REQUEST
Leaving out every picture, retype the lines below from the top through the one that contains "Kaplama Diş Yaptırmak".

Stored data entries

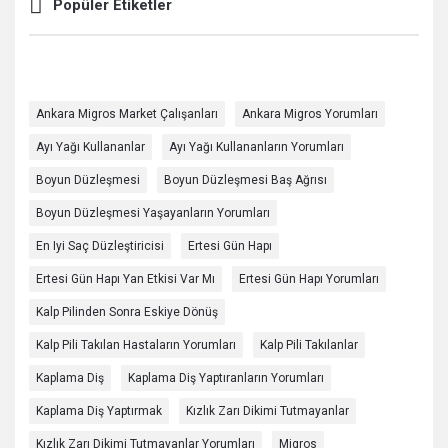
Popüler Etiketler
Ankara Migros Market Çalışanları
Ankara Migros Yorumları
Ayı Yağı Kullananlar
Ayı Yağı Kullananların Yorumları
Boyun Düzleşmesi
Boyun Düzleşmesi Baş Ağrısı
Boyun Düzleşmesi Yaşayanların Yorumları
En Iyi Saç Düzleştiricisi
Ertesi Gün Hapı
Ertesi Gün Hapı Yan Etkisi Var Mı
Ertesi Gün Hapı Yorumları
Kalp Pilinden Sonra Eskiye Dönüş
Kalp Pili Takılan Hastaların Yorumları
Kalp Pili Takılanlar
Kaplama Diş
Kaplama Diş Yaptıranların Yorumları
Kaplama Diş Yaptırmak
Kızlık Zarı Dikimi Tutmayanlar
Kızlık Zarı Dikimi Tutmayanlar Yorumları
Migros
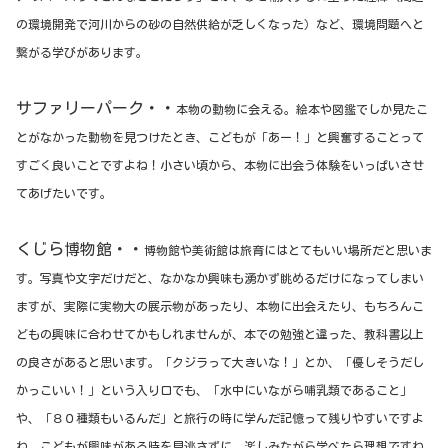
の環境開発で河川からの砂の自然供給が乏しくなった）など、環境問題へと
繋がる学びがあります。
サファリーパーク・・
本物の動物に会える。絵本や図鑑でしか見たこ
とがなかった動物を見つけたとき、こどもが「あー！」と興奮することって
すごく良いことですよね！小さい頃から、本物に出会う体験をいっぱいさせ
てあげたいです。
くじら博物館・・
博物館や美術館は旅育にはとてもいい場所だと思いま
す。写真や文字だけだと、なかなか興味も湧かず眺めるだけになってしまい
ますが、実際に実物大の展示物があったり、本物に出会えたり、もちろんこ
どもの興味に合わせてかもしれませんが、本での勉強と違った、教科書以上
の良さがあると思います。「クジラって大きいな！」とか、「優しそうだし
かっこいい！」という入り口でも、「水中にいながら哺乳類であること」
や、「８０種類もいるんだ」と旅行の時に学んだ記憶って残りやすいですよ
ね。こどもが興味がある時を見逃さずに、楽しみながら学べたら理想ですね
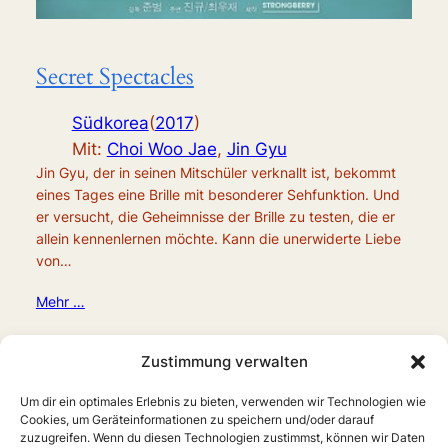
Secret Spectacles
Südkorea
(
2017
)
Mit:
Choi Woo Jae
,
Jin Gyu
Jin Gyu, der in seinen Mitschüler verknallt ist, bekommt
eines Tages eine Brille mit besonderer Sehfunktion. Und
er versucht, die Geheimnisse der Brille zu testen, die er
allein kennenlernen möchte. Kann die unerwiderte Liebe
von…
Mehr …
Zustimmung verwalten
Um dir ein optimales Erlebnis zu bieten, verwenden wir Technologien wie
Cookies, um Geräteinformationen zu speichern und/oder darauf
zuzugreifen. Wenn du diesen Technologien zustimmst, können wir Daten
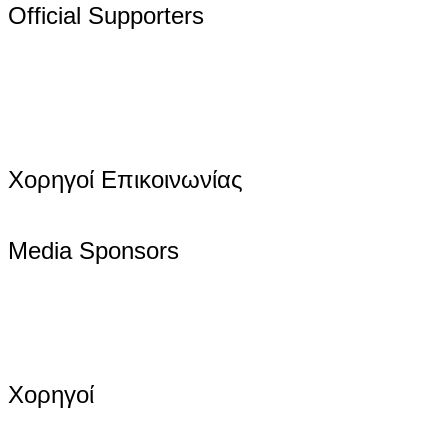
Official Supporters
Χορηγοί Επικοινωνίας
Media Sponsors
Χορηγοί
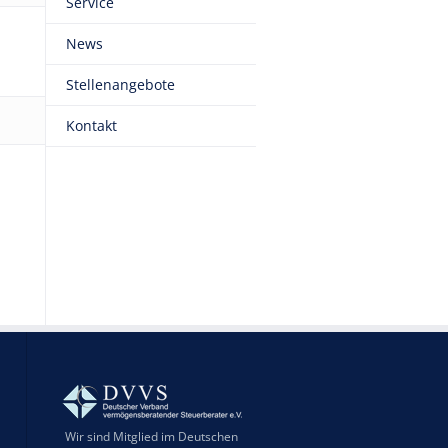
Service
News
Stellenangebote
Kontakt
Wir sind Mitglied im Deutschen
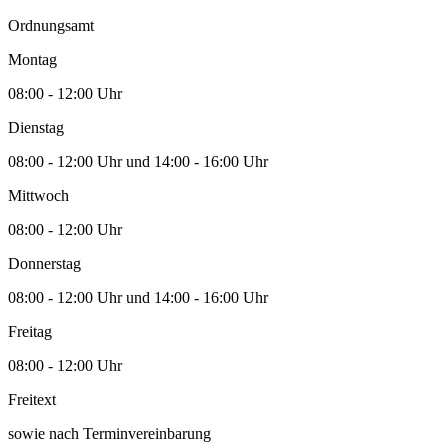
Ordnungsamt
Montag
08:00 - 12:00 Uhr
Dienstag
08:00 - 12:00 Uhr und 14:00 - 16:00 Uhr
Mittwoch
08:00 - 12:00 Uhr
Donnerstag
08:00 - 12:00 Uhr und 14:00 - 16:00 Uhr
Freitag
08:00 - 12:00 Uhr
Freitext
sowie nach Terminvereinbarung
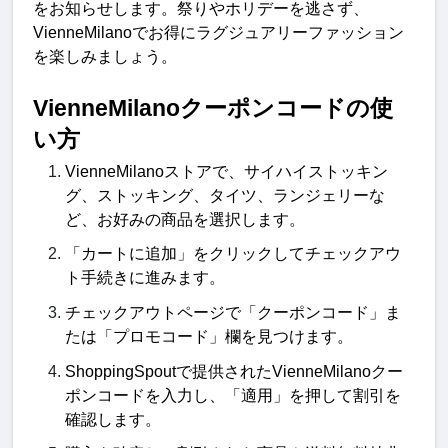
をお知らせします。祭りやホリデーを逃さず、
VienneMilano
でお得にラグジュアリーファッション
を楽しみましょう
。
VienneMilano
クーポンコードの使
い
方
VienneMilano
ストアで、サイハイストッキン
グ、ストッキング、タイツ、ランジェリーな
ど、お好みの商品を選択します
。
「カートに追加」をクリックしてチェックアウ
ト手続きに進みます
。
チェックアウトページで「クーポンコード」ま
たは「プロモコード」欄を見つけます
。
ShoppingSpout
で提供された
VienneMilano
クー
ポンコードを入力し、「適用」を押して割引を
確認します
。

RESPONSE TO THE EXERCISE
Popüler Etiketler
Ankara Migros Market Çalışanları
Ankara Migros Yorumları
Ayı Yağı Kullananlar
Ayı Yağı Kullananların Yorumları
Boyun Düzleşmesi
Boyun Düzleşmesi Baş Ağrısı
Boyun Düzleşmesi Yaşayanların Yorumları
En Iyi Saç Düzleştiricisi
Ertesi Gün Hapı
Ertesi Gün Hapı Yan Etkisi Var Mı
Ertesi Gün Hapı Yorumları
Kalp Pilinden Sonra Eskiye Dönüş
Kalp Pili Takılan Hastaların Yorumları
Kalp Pili Takılanlar
Kaplama Diş
Kaplama Diş Yaptıranların Yorumları
Kaplama Diş Yaptırmak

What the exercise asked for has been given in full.